As a coach and as a parent, this is where things get murky. What do you do when everyone is under the weather? What do you do when your kid looks exhausted, says they feel awful, and you’re trying to decide whether this is part of growing up tough or part of getting worse?
A lot of us sign our kids up for sports because we believe in what it can build. We believe in mental toughness. We believe in commitment. We believe in pushing through discomfort and discovering there’s more inside of them than they thought. There is real value in that. Learning to get up when you’re tired, to compete when it’s hard, to stay consistent when you would rather stay home, are all traits that will serve our kids well for the rest of their lives.

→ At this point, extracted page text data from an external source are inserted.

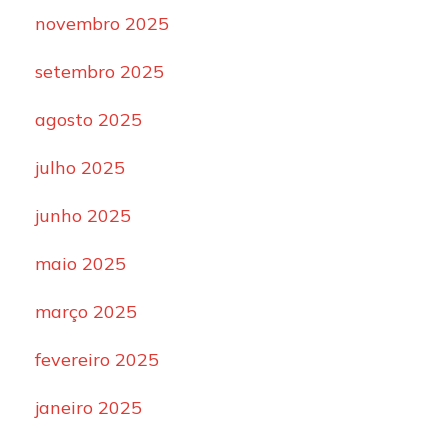
novembro 2025
setembro 2025
agosto 2025
julho 2025
junho 2025
maio 2025
março 2025
fevereiro 2025
janeiro 2025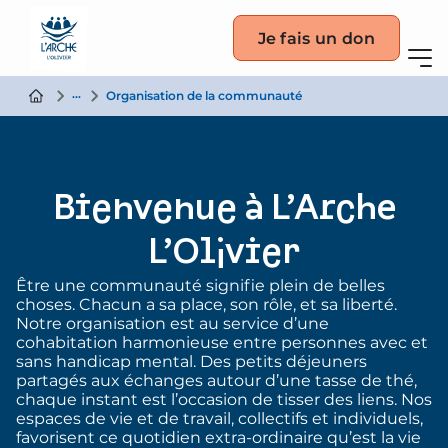
Je fais un don
La communauté
Organisation de la communauté
Bienvenue à L’Arche
L’Olivier
Être une communauté signifie plein de belles
choses. Chacun a sa place, son rôle, et sa liberté.
Notre organisation est au service d’une
cohabitation harmonieuse entre personnes avec et
sans handicap mental. Des petits déjeuners
partagés aux échanges autour d’une tasse de thé,
chaque instant est l’occasion de tisser des liens. Nos
espaces de vie et de travail, collectifs et individuels,
favorisent ce quotidien extra-ordinaire qu’est la vie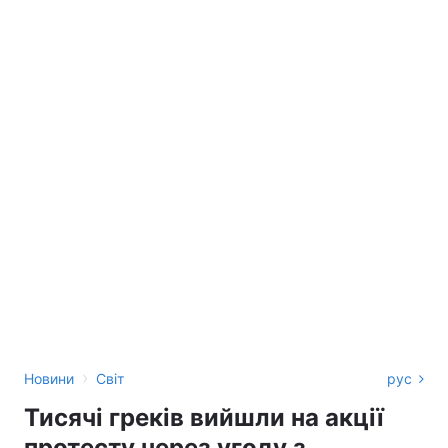
›
Новини
Світ
рус
Тисячі греків вийшли на акції
протесту через угоду з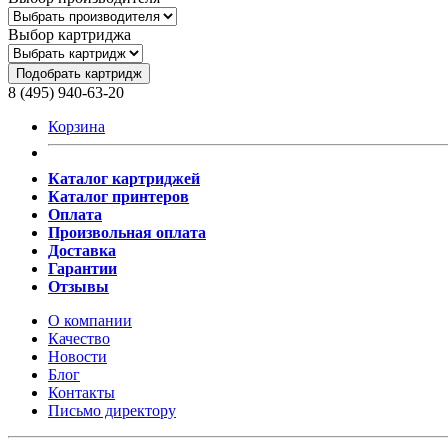
Выбор картриджа
Подобрать картридж
8 (495) 940-63-20
Корзина
Каталог картриджей
Каталог принтеров
Оплата
Произвольная оплата
Доставка
Гарантии
Отзывы
О компании
Качество
Новости
Блог
Контакты
Письмо директору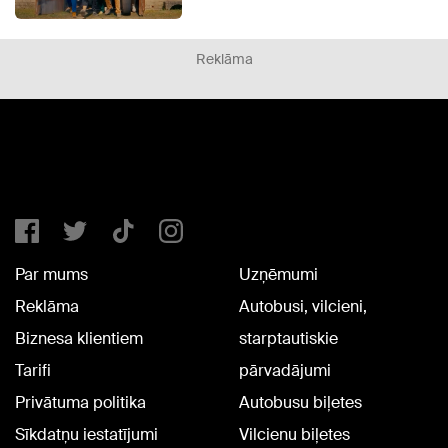
Reklāma
Par mums
Uzņēmumi
Reklāma
Autobusi, vilcieni,
Biznesa klientiem
starptautiskie
Tarifi
pārvadājumi
Privātuma politika
Autobusu biļetes
Sīkdatņu iestatījumi
Vilcienu biļetes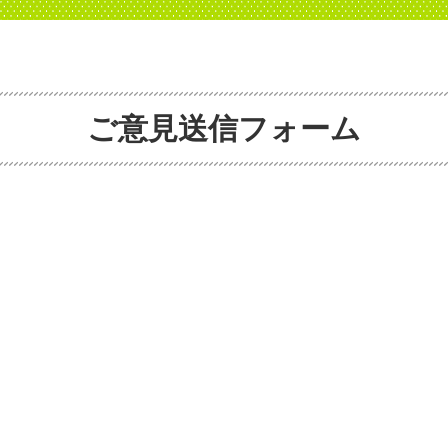
ご意見送信フォーム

But values always live inside context.
If your child has pneumonia, this is not the moment to teach toughness. If they are contagious, this is not the moment to prove commitment. Wisdom sometimes matters more than grit.

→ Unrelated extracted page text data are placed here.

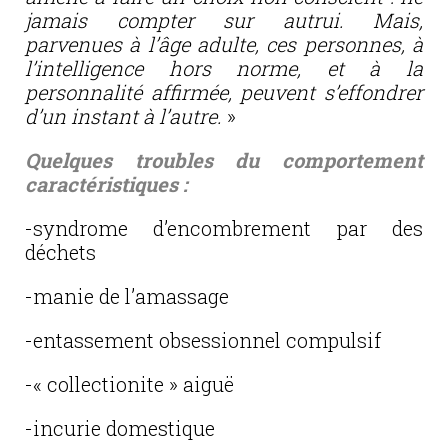
jamais compter sur autrui. Mais,
parvenues à l’âge adulte, ces personnes, à
l’intelligence hors norme, et à la
personnalité affirmée, peuvent s’effondrer
d’un instant à l’autre.
»
Quelques troubles du comportement
caractéristiques :
-syndrome d’encombrement par des
déchets
-manie de l’amassage
-entassement obsessionnel compulsif
-« collectionite » aiguë
-incurie domestique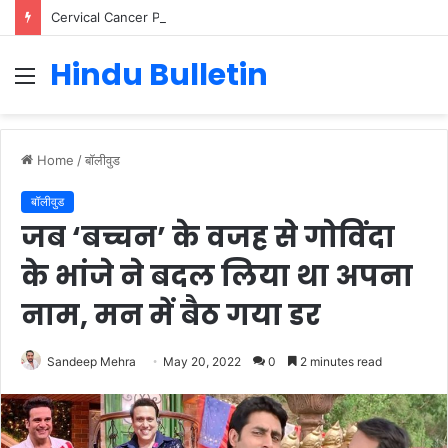
Cervical Cancer Prevention in Men: Why HPV Vaccination for Males is Critical
Hindu Bulletin
Menu
Home
/
बॉलीवुड
बॉलीवुड
जब ‘बच्चन’ के वजह से गोविंदा
के भांजे ने बदल लिया था अपना
नाम, मन में बैठ गया डर
Sandeep Mehra
May 20, 2022
0
2 minutes read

Most of the time, though, it isn’t that obvious. It can be a bad cold or a lingering cough. Maybe it's a kid who says they don’t feel great but also wants to play. You’re trying to decide whether this is sickness or avoidance, fatigue or something that just needs a little push.
That’s where it gets hard.
You keep them home because they look miserable, then the next morning they bounce out of bed like nothing happened and you wonder if you made the wrong call. Or you ask them to show up because you believe in commitment, and later you question whether you should have let them rest.
There isn’t a formula for this. You cannot run parenting like a spreadsheet. No number of sick kids automatically tells you whether to practice or cancel. No symptom chart tells you exactly when to push and when to pause.
What you can do is this: know your values, pay attention to the context, and make the best decision you can in that moment.
If you believe your child needs rest, let them rest. If you believe they need to learn to show up even when they don’t feel perfect, ask them to show up. If they are clearly ill, protect their health. If they are simply uncomfortable, maybe this is a place to stretch.
You might get it wrong, and that is part of parenting too.
You are not going to ruin your child because you kept them home one practice. You are not going to ruin them because you asked them to go when they felt tired. As long as you are thinking, paying attention, and acting in good faith, you are doing the job.
Youth sports at this level are not professional contracts. These are growing bodies in the middle of winter, dealing with school, sleep, hormones, and whatever virus is going around the locker room.
Make your call looking at both your values and the context. Do your best and then let the guilt go.
I hope everyone gets healthy. I hope teams finish strong. And I hope, in the middle of flu season and full schedules, we remember that we are raising kids, not managing careers.